Kingston, Woodruff, Gerald. She doesn’t see Kingston and Woodruff dead? She doesn’t know for sure that Gerald—? She knows for sure. In her mind she sees them each dead a hundred thousand times. Perhaps there is even some comfort about Lewis. At least she touches the coffin. At least she stands by the grave.
She
tries
to live a little while without him, likes it not, and dies.
Waldo Sutter, he whom Chickamauga cannot kill, he whom none of them have seen in years, puts on his old Union uniform and attends the funeral.
Stands apart, speaks to no one, is covertly observed by those curious to see if they can observe traces of the alleged blood of the Narragansetts … or even of a darker and more vigorous tribe. He speaks to no one; on his way home, whom Chickamauga does not kill or the wolves tear apart, collapses by the side of the road. Old John Kelly, hopefully skulking (he who should have known better than hope) to see if Waldo perhaps goes to the postfuneral feast, returning with victuals in his pocket, finds him dead.
His will: Them as gotten everthing else as ought to ben mine, let them git all I have to leave … .
And, one year later, one year and some months, Samuel at twenty-three, after something not less horrible for being less describable, Samuel rushes, roaring, naked, through the woods and dives into the water and swims outward with powerful strokes until vanishing from sight. This is shortly after Chester Boswell sees Samuel in the room with his head in his hands, motionless save for that fidget of the fingers.

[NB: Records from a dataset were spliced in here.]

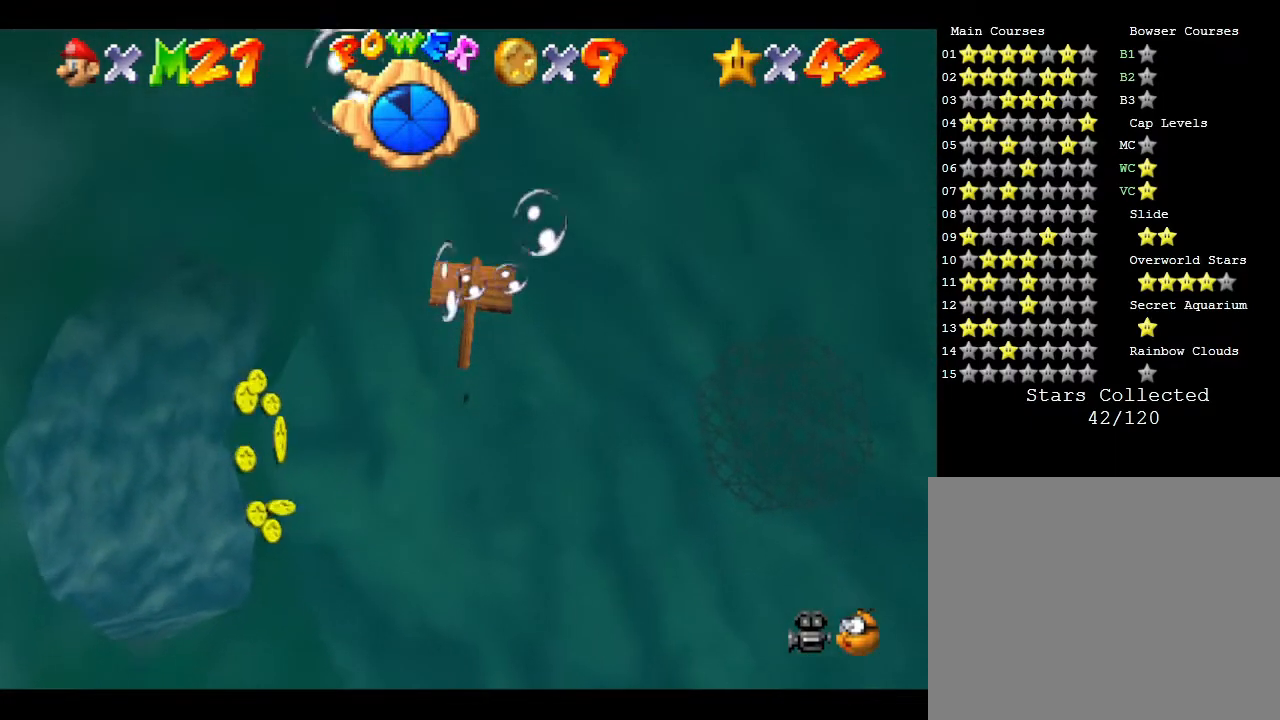
{"buttons": ["A"], "left_stick": "up-right", "events": [[250, "A", "down"]]}
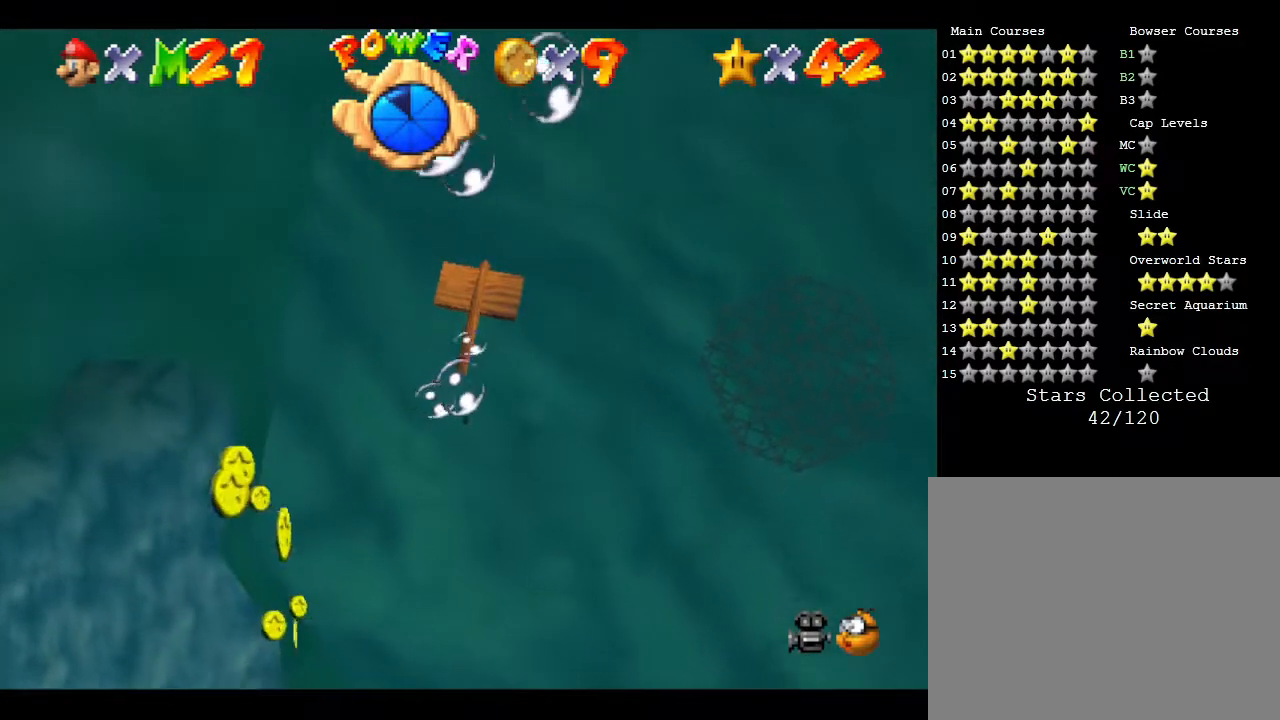
{"buttons": ["A"], "left_stick": "up", "events": [[117, "A", "up"], [300, "left_stick", "up"], [483, "A", "down"]]}
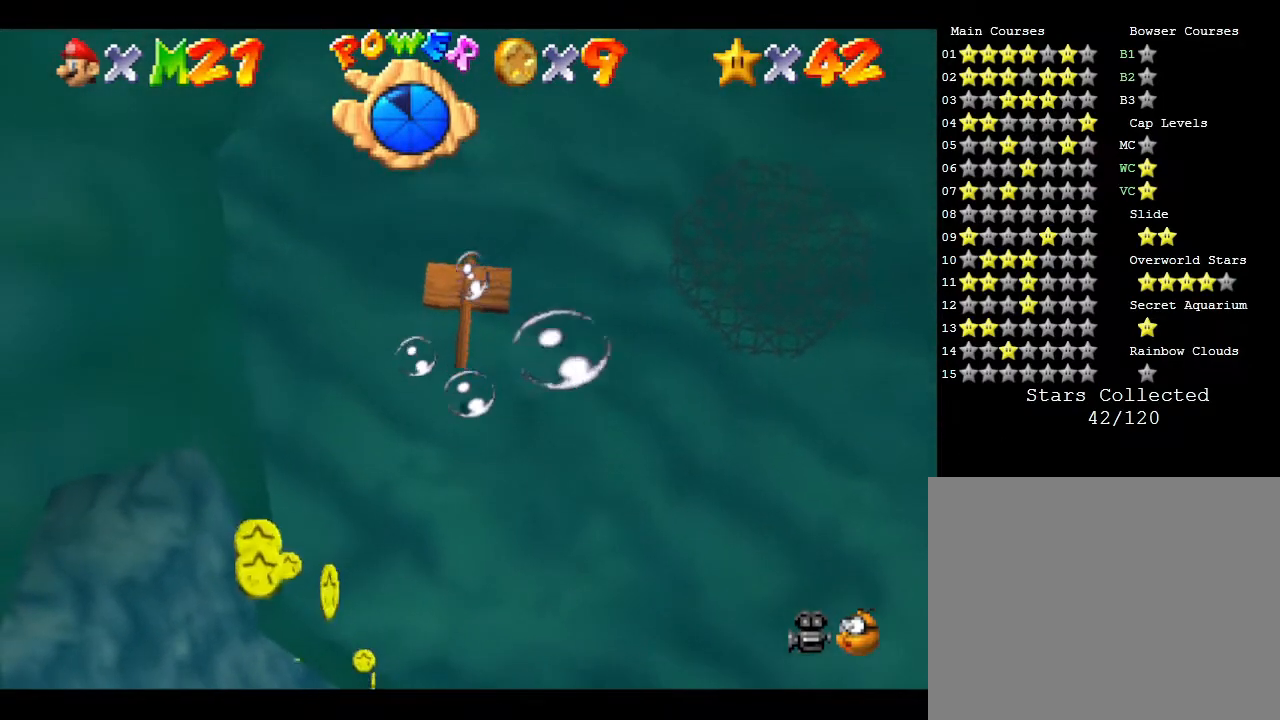
{"buttons": [], "left_stick": "up", "events": [[333, "A", "up"]]}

The rains have been heavy, the river is high, surely Samuel knows this? Surely Samuel knows that he is swimming toward the dam? They find him dead at the foot of it, drowned, and with many bones broken.

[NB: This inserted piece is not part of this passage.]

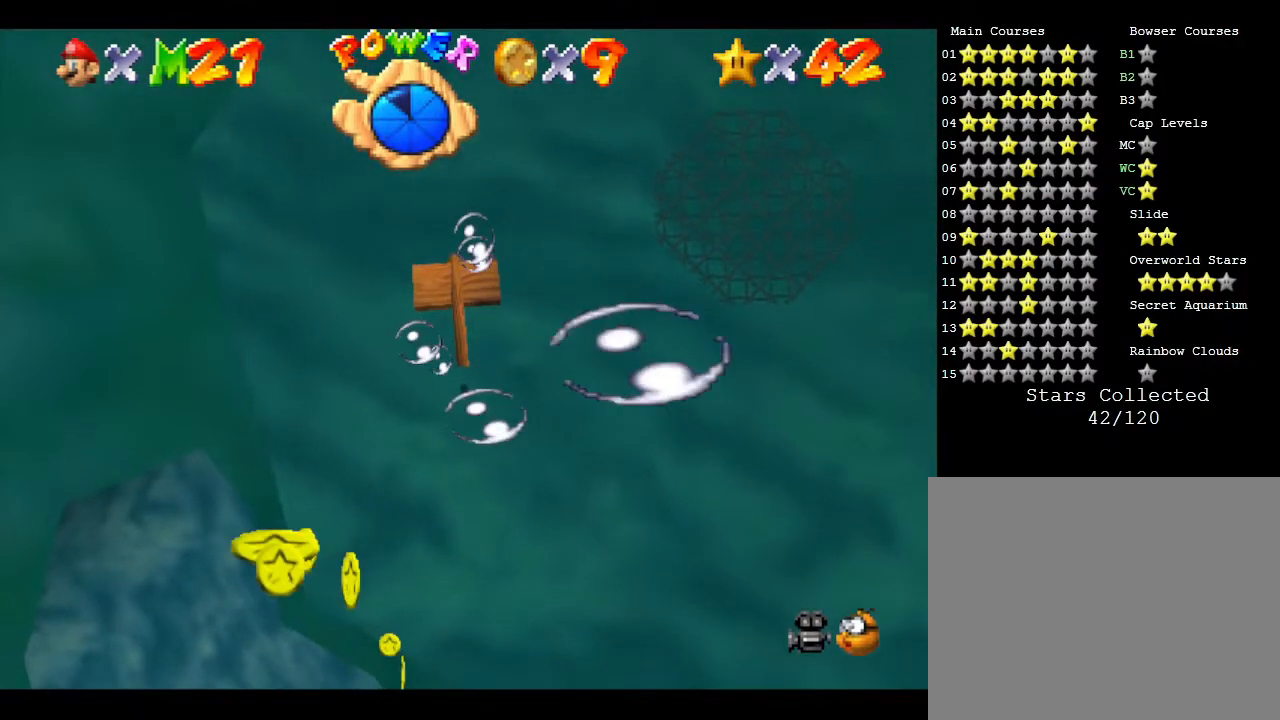
{"buttons": ["A"], "left_stick": "right", "events": [[150, "left_stick", "right"], [367, "A", "down"]]}
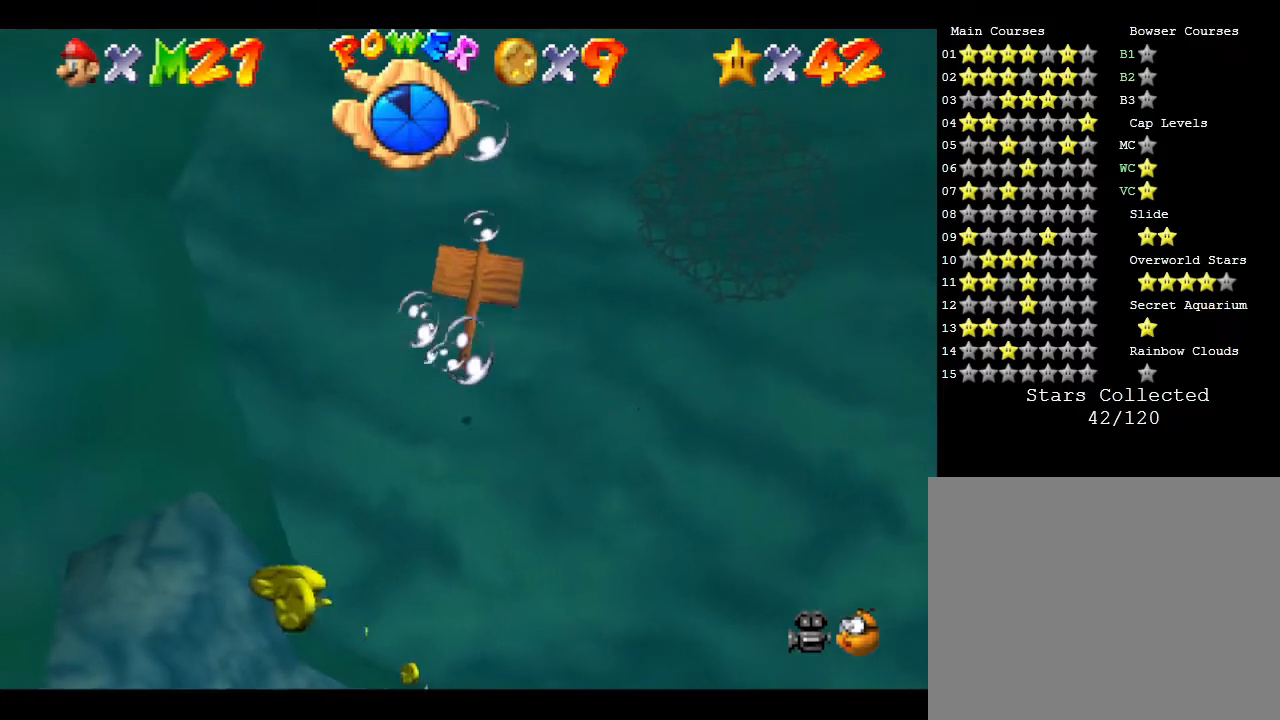
{"buttons": [], "left_stick": "up", "events": [[183, "A", "up"], [333, "left_stick", "up-right"], [500, "left_stick", "up"]]}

Ellis’s once-high spirits, slackened when Lewis dies, seem now suddenly and entirely checked. There are no more stories told about him. One sees him no more at meals even; Agnes brings him up a tray: reports that he sits with head in hands, fingers trembling. Chester Boswell, Cousin Chester? His bad leg? It is re-broken and it is re-set. A room on the first floor in the large house is cleared up for him: the office of Henry, lost and forgotten Henry, husband to Helen, father of Kingston, Woodruff, Gerald, Lucinda, Amy, Lewis, Samuel, Ellis. And there Chester sleeps—what formal sleep he gets—although he spends most of his time in the library with his leg in its cast up on an ottoman; Chester still suffers from the sinking of the Maine, on which he never sets eyes, sometimes murmuring to silent Aunt Sarah, sometimes dozing, to awaken abruptly with a little groan. There is perhaps a slightly warmer relation between Ellis and Chester than with the other boys, has he been more like an uncle
than a cousin? Ellis never comes down to see him, sends him no general or especial messages. His door is open only to Agnes, and, twice a day, the tray.

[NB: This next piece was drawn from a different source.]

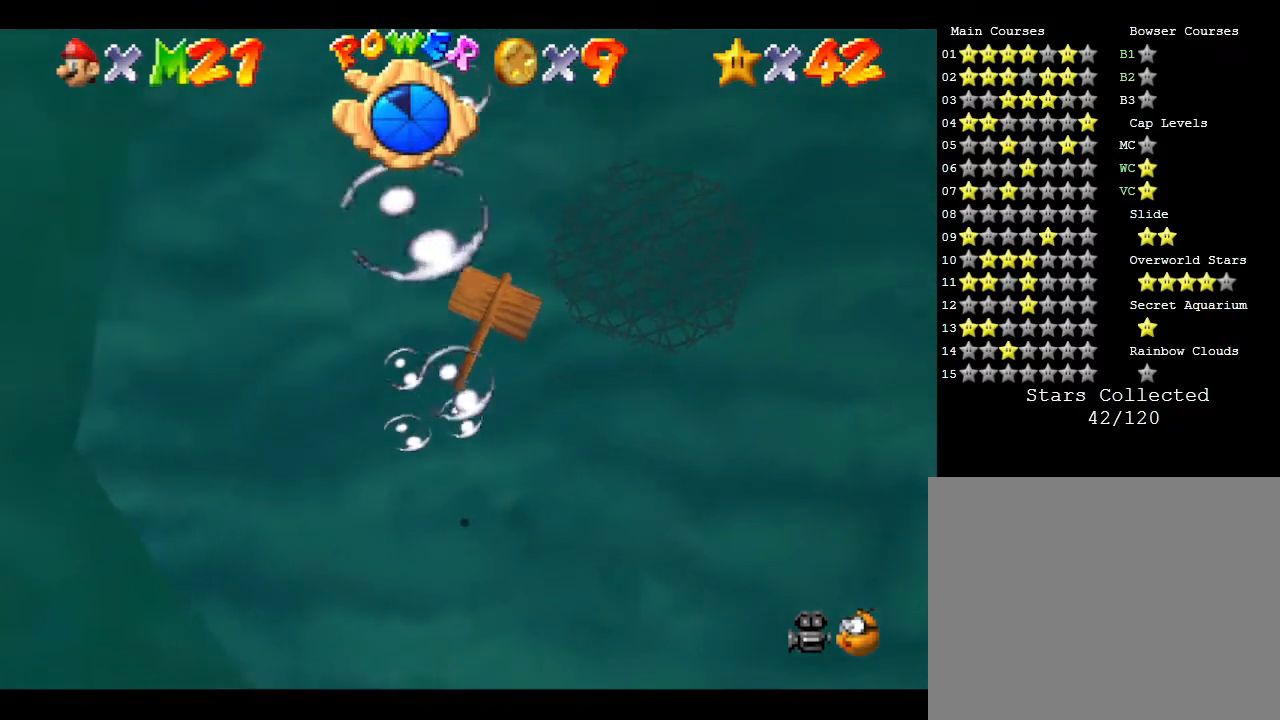
{"buttons": [], "left_stick": "up-right", "events": [[417, "left_stick", "up-right"]]}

Down below, they wait. And wait. As each day lengthens, so the tension. Yes, even so, a dreadful shock when, one morning, a great crash. And a quite frightful human sound, part scream, and—“What the devil—” cries Chester Boswell. And now another and rather lesser crash, and the scene is as one long prepared for some set piece, for a second all gape, then a wild rush up the stairs, somehow today the carpenters have been gotten in at last, large strong men—the thud of shoulders against a shuddering door. Voices cry out in horror, there are screams and shouts and—
Silent Aunt Sarah sits silently; unmoving, her neatly trousered legs in the grey with the small black check. Trembling Chester Boswell sits, too, a prisoner of his patriot leg in its heavy cast. Turmoil, terror, tragedy. Ellis has been shaving, pauses in mid-stroke and cries out and pushes over the heavy piece of cherrywood furniture with the mirror and the basin, slashes his throat. Deeply. Doctor Brainert is summoned, can do nothing.